IAP2-23-101

Refining dietary interpretation of archaeological humans in the Holocene of northwestern Europe using paired apatite and collagen carbon isotopes

The use of carbon isotopes measured in mammalian apatite was first explored by Krueger & Sullivan1,2 over 40 years ago. Their work focused primarily on fossils in African ecosystems and they presented theoretically derived relationships between the δ13C apatite (which reflects whole diet) and the δ13C collagen (which derives primarily from ingested protein) suggesting it was a simple offset of +7‰ for herbivores and +3‰ for carnivores (Figure 1). A subsequent paper by Lee-Thorp et al.3 explored more complex, empirically derived, regression lines from modern African fauna from different trophic levels, i.e. herbivore, omnivore and carnivore (Figure 1). A key observation in this study was that the difference between δ13C apatite and δ13C collagen is smaller for carnivores than for herbivores which could be useful when assessing degrees of omnivory in archaeological humans although a small case study demonstrated it was not a simple relationship. A further paper by Froehle et al.4 explored how different diets, i.e. marine, C3 or C4 based could be distinguished using combined apatite and collagen δ13C values in animals. None of these seminal studies, however, addressed how apatite δ13C values varied in archaeological humans in the C3-dominated, temperate, maritime foodwebs of north-western Europe.

The rapid increase since the late 1990s of the use of oxygen isotopes to track human residential mobility in the past, and the more recent switch from phosphate to carbonate as the ion of choice, primarily due to lower cost and sample preparation that does not require the use of HF, has by default, made a large amount δ13C data available. Often, in publications, this data is either not reported, not discussed, or briefly mentioned almost in passing in broad terms of whether the diet is marine, C3 or C4 based; the majority of studies investigating human diet still rely solely, or predominantly, on the measurement of collagen. Moreover, if studies based in NW Europe attempt to interpret the apatite δ13C data using one of the aforementioned seminal papers, the data do not always appear to fit: possibly due to a disconnect between the climate, environment, food web or period of the model and the case study (Figure 1). As a result, no serious attempt has yet been made to explore and understand what the much larger range (~8‰ compared to ~3‰ in collagen) of apatite δ13C values that we observe in humans consuming terrestrial C3-based diets in NW Europe is telling us about their diet, particularly predator-prey relationships and the consumption of fats and carbohydrates. Moreover, although we have a robust δ13C collagen upper limit of c. -20‰ for C3-based 100% terrestrial diets of humans in NW Europe, we have yet to establish this for δ13C of apatite or how human values may vary with mixed C3 and marine diets based on fish consumption which have different body temperatures to the warm-blooded mammals on which Kreuger and Sullivan based their models.

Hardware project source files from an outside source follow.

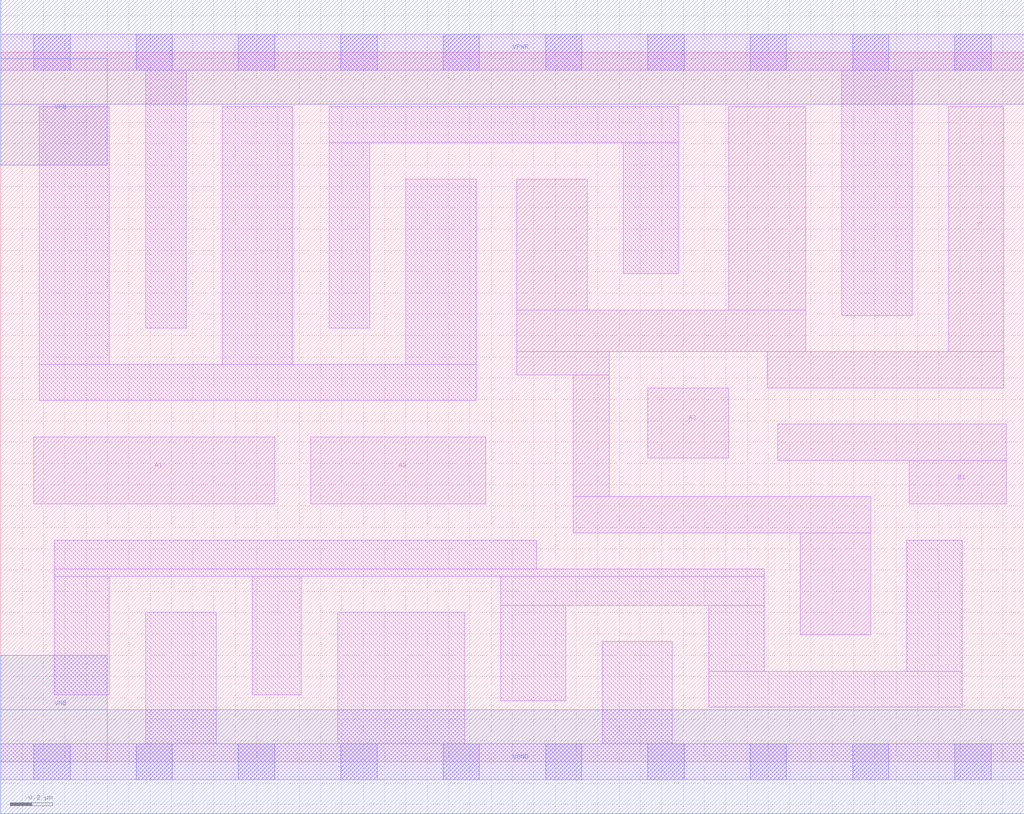
<source format=lef>
# Copyright 2020 The SkyWater PDK Authors
#
# Licensed under the Apache License, Version 2.0 (the "License");
# you may not use this file except in compliance with the License.
# You may obtain a copy of the License at
#
#     https://www.apache.org/licenses/LICENSE-2.0
#
# Unless required by applicable law or agreed to in writing, software
# distributed under the License is distributed on an "AS IS" BASIS,
# WITHOUT WARRANTIES OR CONDITIONS OF ANY KIND, either express or implied.
# See the License for the specific language governing permissions and
# limitations under the License.
#
# SPDX-License-Identifier: Apache-2.0

VERSION 5.5 ;
NAMESCASESENSITIVE ON ;
BUSBITCHARS "[]" ;
DIVIDERCHAR "/" ;
MACRO sky130_fd_sc_lp__o31ai_2
  CLASS CORE ;
  SOURCE USER ;
  ORIGIN  0.000000  0.000000 ;
  SIZE  4.800000 BY  3.330000 ;
  SYMMETRY X Y R90 ;
  SITE unit ;
  PIN A1
    ANTENNAGATEAREA  0.630000 ;
    DIRECTION INPUT ;
    USE SIGNAL ;
    PORT
      LAYER li1 ;
        RECT 0.155000 1.210000 1.285000 1.525000 ;
    END
  END A1
  PIN A2
    ANTENNAGATEAREA  0.630000 ;
    DIRECTION INPUT ;
    USE SIGNAL ;
    PORT
      LAYER li1 ;
        RECT 1.455000 1.210000 2.275000 1.525000 ;
    END
  END A2
  PIN A3
    ANTENNAGATEAREA  0.630000 ;
    DIRECTION INPUT ;
    USE SIGNAL ;
    PORT
      LAYER li1 ;
        RECT 3.035000 1.425000 3.415000 1.755000 ;
    END
  END A3
  PIN B1
    ANTENNAGATEAREA  0.630000 ;
    DIRECTION INPUT ;
    USE SIGNAL ;
    PORT
      LAYER li1 ;
        RECT 3.645000 1.415000 4.715000 1.585000 ;
        RECT 4.260000 1.210000 4.715000 1.415000 ;
    END
  END B1
  PIN Y
    ANTENNADIFFAREA  1.451100 ;
    DIRECTION OUTPUT ;
    USE SIGNAL ;
    PORT
      LAYER li1 ;
        RECT 2.420000 1.815000 2.855000 1.925000 ;
        RECT 2.420000 1.925000 3.775000 2.120000 ;
        RECT 2.420000 2.120000 2.750000 2.735000 ;
        RECT 2.685000 1.075000 4.080000 1.245000 ;
        RECT 2.685000 1.245000 2.855000 1.815000 ;
        RECT 3.415000 2.120000 3.775000 3.075000 ;
        RECT 3.595000 1.755000 4.705000 1.925000 ;
        RECT 3.750000 0.595000 4.080000 1.075000 ;
        RECT 4.445000 1.925000 4.705000 3.075000 ;
    END
  END Y
  PIN VGND
    DIRECTION INOUT ;
    USE GROUND ;
    PORT
      LAYER met1 ;
        RECT 0.000000 -0.245000 4.800000 0.245000 ;
    END
  END VGND
  PIN VNB
    DIRECTION INOUT ;
    USE GROUND ;
    PORT
      LAYER met1 ;
        RECT 0.000000 0.000000 0.500000 0.500000 ;
    END
  END VNB
  PIN VPB
    DIRECTION INOUT ;
    USE POWER ;
    PORT
      LAYER met1 ;
        RECT 0.000000 2.800000 0.500000 3.300000 ;
    END
  END VPB
  PIN VPWR
    DIRECTION INOUT ;
    USE POWER ;
    PORT
      LAYER met1 ;
        RECT 0.000000 3.085000 4.800000 3.575000 ;
    END
  END VPWR
  OBS
    LAYER li1 ;
      RECT 0.000000 -0.085000 4.800000 0.085000 ;
      RECT 0.000000  3.245000 4.800000 3.415000 ;
      RECT 0.180000  1.695000 2.230000 1.865000 ;
      RECT 0.180000  1.865000 0.510000 3.075000 ;
      RECT 0.250000  0.315000 0.510000 0.870000 ;
      RECT 0.250000  0.870000 3.580000 0.905000 ;
      RECT 0.250000  0.905000 2.515000 1.040000 ;
      RECT 0.680000  0.085000 1.010000 0.700000 ;
      RECT 0.680000  2.035000 0.870000 3.245000 ;
      RECT 1.040000  1.865000 1.370000 3.075000 ;
      RECT 1.180000  0.315000 1.410000 0.870000 ;
      RECT 1.540000  2.035000 1.730000 2.905000 ;
      RECT 1.540000  2.905000 3.180000 3.075000 ;
      RECT 1.580000  0.085000 2.175000 0.700000 ;
      RECT 1.900000  1.865000 2.230000 2.735000 ;
      RECT 2.345000  0.285000 2.650000 0.735000 ;
      RECT 2.345000  0.735000 3.580000 0.870000 ;
      RECT 2.820000  0.085000 3.150000 0.565000 ;
      RECT 2.920000  2.290000 3.180000 2.905000 ;
      RECT 3.320000  0.255000 4.510000 0.425000 ;
      RECT 3.320000  0.425000 3.580000 0.735000 ;
      RECT 3.945000  2.095000 4.275000 3.245000 ;
      RECT 4.250000  0.425000 4.510000 1.040000 ;
    LAYER mcon ;
      RECT 0.155000 -0.085000 0.325000 0.085000 ;
      RECT 0.155000  3.245000 0.325000 3.415000 ;
      RECT 0.635000 -0.085000 0.805000 0.085000 ;
      RECT 0.635000  3.245000 0.805000 3.415000 ;
      RECT 1.115000 -0.085000 1.285000 0.085000 ;
      RECT 1.115000  3.245000 1.285000 3.415000 ;
      RECT 1.595000 -0.085000 1.765000 0.085000 ;
      RECT 1.595000  3.245000 1.765000 3.415000 ;
      RECT 2.075000 -0.085000 2.245000 0.085000 ;
      RECT 2.075000  3.245000 2.245000 3.415000 ;
      RECT 2.555000 -0.085000 2.725000 0.085000 ;
      RECT 2.555000  3.245000 2.725000 3.415000 ;
      RECT 3.035000 -0.085000 3.205000 0.085000 ;
      RECT 3.035000  3.245000 3.205000 3.415000 ;
      RECT 3.515000 -0.085000 3.685000 0.085000 ;
      RECT 3.515000  3.245000 3.685000 3.415000 ;
      RECT 3.995000 -0.085000 4.165000 0.085000 ;
      RECT 3.995000  3.245000 4.165000 3.415000 ;
      RECT 4.475000 -0.085000 4.645000 0.085000 ;
      RECT 4.475000  3.245000 4.645000 3.415000 ;
  END
END sky130_fd_sc_lp__o31ai_2
END LIBRARY

</source>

Using paired, co-genetic δ13C apatite and δ13C collagen data from teeth of humans and their domestic and prey animals, this project aims to address this gap and produce climate and environment-specific models to permit the construction of finer-grained food webs and interpretations of the δ13C data from humans and their animals during the Holocene in NW Europe.

The main research methods employed in this PhD will be:
database production and manipulation;
stable isotope analysis of organic samples (bone and teeth);
data analysis and visualisation;
contextualisation and interpretation of data to identify diachronic and geographic trends and patterns.

Year 1

Conduct and write an archaeological, ecological and geochemical literature review for publication and presentation at UK conference. Compilation of database of δ13C apatite measurements of humans and animals from Europe throughout the Holocene along with any accompanying co-genetic δ13C collagen data.
Data analysis.
Assessment of sample preparation methods.
Identification of case studies and applications for destructive analysis submitted.
Collection of samples.

Year 2

1st phase of sample preparation and measurement by IRMS.
Data analysis, contextualisation, interpretation and review.
Identification of follow-on studies.
2nd phase of sample preparation and measurement by IRMS.
Data analysis, contextualisation and interpretation.
Identify and draft suitable case studies for publication and presentation at UK conference.

Year 3

Exploration of data visualisation and analysis methods.
Statistical analysis
Drafting of background, methods, results and discussion chapters and submit to supervisors.
Presentation of findings at international conference.

Year 3.5

Revise main chapters following feedback.
Draft introductory and concluding chapters.
Submit full draft for review.
Submit thesis.
Preparation for viva.

The candidate will have a background in stable isotope analysis of modern or archaeological humans and/or animals. Training will be given in sampling strategies, site and case study selection and identification, and how to prepare apatite and collagen samples for isotope analysis and measurement by IRMS.
The candidate will undertake data visualization and analysis training to enable them to use various statistical packages and produce high quality academic and public-facing outputs.